-------- Records for processing --------

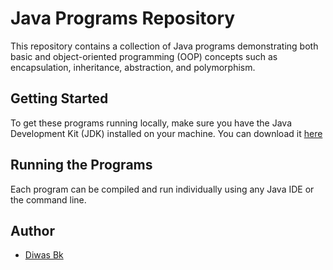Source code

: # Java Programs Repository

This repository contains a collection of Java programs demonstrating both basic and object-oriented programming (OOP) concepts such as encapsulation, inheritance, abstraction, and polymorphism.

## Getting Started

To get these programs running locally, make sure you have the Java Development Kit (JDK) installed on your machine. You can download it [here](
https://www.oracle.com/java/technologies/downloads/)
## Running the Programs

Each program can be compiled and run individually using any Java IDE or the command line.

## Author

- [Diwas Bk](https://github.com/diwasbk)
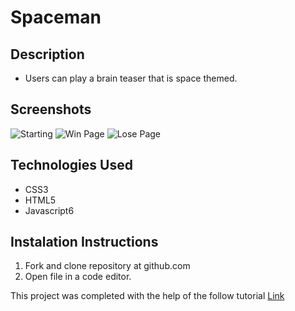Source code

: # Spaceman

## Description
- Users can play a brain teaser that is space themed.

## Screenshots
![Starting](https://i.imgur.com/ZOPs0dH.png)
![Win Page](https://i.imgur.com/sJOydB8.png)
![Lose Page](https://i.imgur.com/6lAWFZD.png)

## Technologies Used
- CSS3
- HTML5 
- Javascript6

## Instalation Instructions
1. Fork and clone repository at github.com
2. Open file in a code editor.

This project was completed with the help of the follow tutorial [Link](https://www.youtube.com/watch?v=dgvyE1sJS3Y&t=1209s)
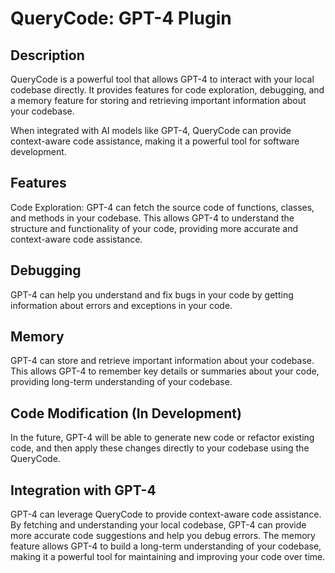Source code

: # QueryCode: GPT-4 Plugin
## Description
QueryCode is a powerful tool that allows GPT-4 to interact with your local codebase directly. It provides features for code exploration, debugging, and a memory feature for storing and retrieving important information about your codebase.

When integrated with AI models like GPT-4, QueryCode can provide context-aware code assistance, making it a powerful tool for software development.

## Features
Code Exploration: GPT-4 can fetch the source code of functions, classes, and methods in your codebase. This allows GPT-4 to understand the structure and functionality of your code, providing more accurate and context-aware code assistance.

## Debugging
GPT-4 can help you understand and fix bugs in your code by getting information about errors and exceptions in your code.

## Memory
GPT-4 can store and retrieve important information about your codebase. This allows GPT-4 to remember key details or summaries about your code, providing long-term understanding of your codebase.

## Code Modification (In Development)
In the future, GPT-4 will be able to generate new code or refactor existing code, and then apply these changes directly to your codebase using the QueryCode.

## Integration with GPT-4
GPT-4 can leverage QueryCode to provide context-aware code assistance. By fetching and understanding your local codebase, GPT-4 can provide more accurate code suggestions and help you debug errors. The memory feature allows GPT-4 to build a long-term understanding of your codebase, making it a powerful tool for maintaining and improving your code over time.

--------

* _Work instruction_: Reproduce the source text of each entry above line for line, without changing any characters. Leave out the pictures.

* _Reply_:
Source code

: # Java Programs Repository

This repository contains a collection of Java programs demonstrating both basic and object-oriented programming (OOP) concepts such as encapsulation, inheritance, abstraction, and polymorphism.

## Getting Started

To get these programs running locally, make sure you have the Java Development Kit (JDK) installed on your machine. You can download it [here](
https://www.oracle.com/java/technologies/downloads/)
## Running the Programs

Each program can be compiled and run individually using any Java IDE or the command line.

## Author

- [Diwas Bk](https://github.com/diwasbk)
Source code

: # Spaceman

## Description
- Users can play a brain teaser that is space themed.

## Screenshots
![Starting](https://i.imgur.com/ZOPs0dH.png)
![Win Page](https://i.imgur.com/sJOydB8.png)
![Lose Page](https://i.imgur.com/6lAWFZD.png)

## Technologies Used
- CSS3
- HTML5 
- Javascript6

## Instalation Instructions
1. Fork and clone repository at github.com
2. Open file in a code editor.

This project was completed with the help of the follow tutorial [Link](https://www.youtube.com/watch?v=dgvyE1sJS3Y&t=1209s)
Source code

: # QueryCode: GPT-4 Plugin
## Description
QueryCode is a powerful tool that allows GPT-4 to interact with your local codebase directly. It provides features for code exploration, debugging, and a memory feature for storing and retrieving important information about your codebase.

When integrated with AI models like GPT-4, QueryCode can provide context-aware code assistance, making it a powerful tool for software development.

## Features
Code Exploration: GPT-4 can fetch the source code of functions, classes, and methods in your codebase. This allows GPT-4 to understand the structure and functionality of your code, providing more accurate and context-aware code assistance.

## Debugging
GPT-4 can help you understand and fix bugs in your code by getting information about errors and exceptions in your code.

## Memory
GPT-4 can store and retrieve important information about your codebase. This allows GPT-4 to remember key details or summaries about your code, providing long-term understanding of your codebase.

## Code Modification (In Development)
In the future, GPT-4 will be able to generate new code or refactor existing code, and then apply these changes directly to your codebase using the QueryCode.

## Integration with GPT-4
GPT-4 can leverage QueryCode to provide context-aware code assistance. By fetching and understanding your local codebase, GPT-4 can provide more accurate code suggestions and help you debug errors. The memory feature allows GPT-4 to build a long-term understanding of your codebase, making it a powerful tool for maintaining and improving your code over time.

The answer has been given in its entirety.